Exercise brief —
Exactly what is written in the records below should be returned, minus the images.

====

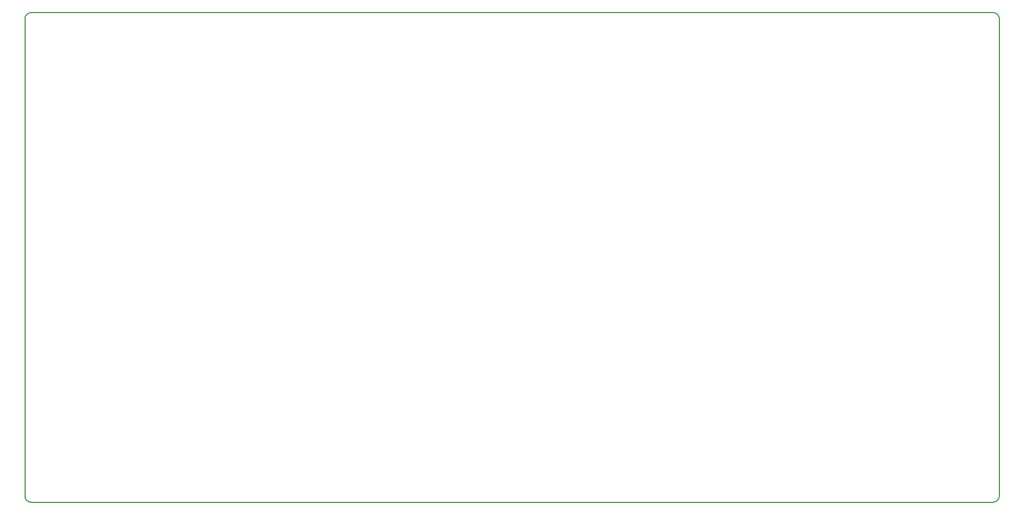
<source format=gm1>
G04 #@! TF.GenerationSoftware,KiCad,Pcbnew,(5.1.6)-1*
G04 #@! TF.CreationDate,2020-05-31T11:49:10+09:00*
G04 #@! TF.ProjectId,7x4x2-pcb,37783478-322d-4706-9362-2e6b69636164,rev?*
G04 #@! TF.SameCoordinates,PX2faf080PY2faf080*
G04 #@! TF.FileFunction,Profile,NP*
%FSLAX46Y46*%
G04 Gerber Fmt 4.6, Leading zero omitted, Abs format (unit mm)*
G04 Created by KiCad (PCBNEW (5.1.6)-1) date 2020-05-31 11:49:10*
%MOMM*%
%LPD*%
G01*
G04 APERTURE LIST*
G04 #@! TA.AperFunction,Profile*
%ADD10C,0.150000*%
G04 #@! TD*
G04 APERTURE END LIST*
D10*
X2401001Y-26855521D02*
G75*
G02*
X3401001Y-25855521I1000000J0D01*
G01*
X3401001Y-101855521D02*
G75*
G02*
X2401001Y-100855521I0J1000000D01*
G01*
X153401001Y-100855521D02*
G75*
G02*
X152401001Y-101855521I-1000000J0D01*
G01*
X152401001Y-25855521D02*
G75*
G02*
X153401001Y-26855521I0J-1000000D01*
G01*
X2401001Y-26855521D02*
X2401001Y-100855521D01*
X152401001Y-25855521D02*
X3401001Y-25855521D01*
X153401001Y-100855521D02*
X153401001Y-26855521D01*
X3401001Y-101855521D02*
X152401001Y-101855521D01*
M02*

</source>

====

Result —
<source format=gm1>
G04 #@! TF.GenerationSoftware,KiCad,Pcbnew,(5.1.6)-1*
G04 #@! TF.CreationDate,2020-05-31T11:49:10+09:00*
G04 #@! TF.ProjectId,7x4x2-pcb,37783478-322d-4706-9362-2e6b69636164,rev?*
G04 #@! TF.SameCoordinates,PX2faf080PY2faf080*
G04 #@! TF.FileFunction,Profile,NP*
%FSLAX46Y46*%
G04 Gerber Fmt 4.6, Leading zero omitted, Abs format (unit mm)*
G04 Created by KiCad (PCBNEW (5.1.6)-1) date 2020-05-31 11:49:10*
%MOMM*%
%LPD*%
G01*
G04 APERTURE LIST*
G04 #@! TA.AperFunction,Profile*
%ADD10C,0.150000*%
G04 #@! TD*
G04 APERTURE END LIST*
D10*
X2401001Y-26855521D02*
G75*
G02*
X3401001Y-25855521I1000000J0D01*
G01*
X3401001Y-101855521D02*
G75*
G02*
X2401001Y-100855521I0J1000000D01*
G01*
X153401001Y-100855521D02*
G75*
G02*
X152401001Y-101855521I-1000000J0D01*
G01*
X152401001Y-25855521D02*
G75*
G02*
X153401001Y-26855521I0J-1000000D01*
G01*
X2401001Y-26855521D02*
X2401001Y-100855521D01*
X152401001Y-25855521D02*
X3401001Y-25855521D01*
X153401001Y-100855521D02*
X153401001Y-26855521D01*
X3401001Y-101855521D02*
X152401001Y-101855521D01*
M02*

</source>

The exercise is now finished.